The Obelisk Questionnaire: Tim Smolens of High Castle Teleorkestra

Tim Smolens of High Castle Teleorkestra

The Obelisk Questionnaire is a series of open questions intended to give the answerer an opportunity to explore these ideas and stories from their life as deeply as they choose. Answers can be short or long, and that reveals something in itself, but the most important factor is honesty.

Based on the Proust Questionnaire, the goal over time is to show a diverse range of perspectives as those who take part bring their own points of view to answering the same questions. To see all The Obelisk Questionnaire posts, click here.

Thank you for reading and thanks to all who participate.

The Obelisk Questionnaire: Tim Smolens of High Castle Teleorkestra

How do you define what you do and how did you come to do it?

I produce and arrange music that draws on a variety of genres not typically put together, and assemble it in such a way that hopefully leaves the listener hearing it as unified. You could vaguely call it “progressive,” music, but it doesn’t have all that much in common with music typically stamped with that label.

Describe your first musical memory.

I made my mom take me to buy a 7-inch single of “Eye of the Tiger” which I had heard in Rocky when I was about five years old. I still like that tune to this day as it has an amazing energy that should get any listener pumped up for any occasion!

Describe your best musical memory to date.

I got to play cello on a John Zorn song that was arranged and produced by the Secret Chiefs 3/Trey Spruance called Hamaya on (Masada) Xaphan, Book of Angels vol. 9. It was a great honor since I had been a big fan of certain Zorn music for years. The kicker here is that I am not even really a cellist. I play contrabass which has similarities but cellists have much more melodic dexterity and therefore possess a different skill set that is not native to me. With some coaching from Trey he was able to coax a few takes out of me that sounded much better than I would have expected from a hack cellist like myself. I was surprised.

When was a time when a firmly held belief was tested?

Every day, but I am having trouble pinpointing specific examples.

Where do you feel artistic progression leads?

Hopefully towards truth and beauty but probably more often towards emotional release and a portrayal of the artists current state of being. Some art lifts us up towards that to which we aspire to, while others pull us back down by cinematically portraying the battles, roadblocks and adversity that routinely populate our paths. Both have their place.

How do you define success?

From an artistic standpoint success is when the result is better than what was planned. The artist worked hard but the subconscious elements (seeds) of the work took root and sprouted a life of their own as well.

As uncool as it is to talk about financial success, if you can’t make a living from your art you will have much less time to work on it which is the boat I currently find myself sailing in.

What is something you have seen that you wish you hadn’t?

Well I work as an ER nurse so you I will spare everyone the details!

Describe something you haven’t created yet that you’d like to create.

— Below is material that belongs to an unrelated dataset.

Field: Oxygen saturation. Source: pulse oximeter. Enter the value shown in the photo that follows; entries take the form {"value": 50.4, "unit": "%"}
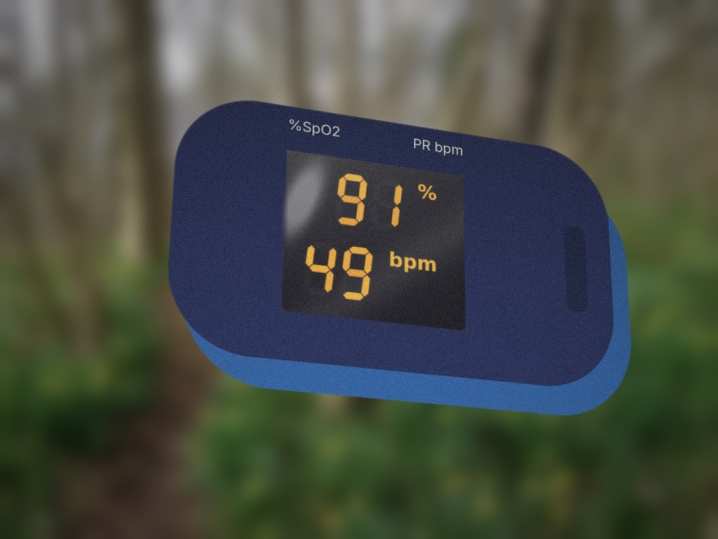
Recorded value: {"value": 91, "unit": "%"}
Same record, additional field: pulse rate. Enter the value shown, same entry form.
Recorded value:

Music composition and recordings using all pure intervals (just intonation), which is much more difficult since western music uses a compromise of a tuning system (equal temperament). It is so much more beautiful and has an incredible resonance but is hard to pull off because many musicians do not know how to tune in such a way, and many instruments are incapable of it (fixed pitch instruments).

What do you believe is the most essential function of art?

To elevate the listener from the mire (lead) of their current state to a more transcendent state which they seek (gold).

Something non-musical that you’re looking forward to?

My 13 year-old daughter’s upcoming softball tournaments.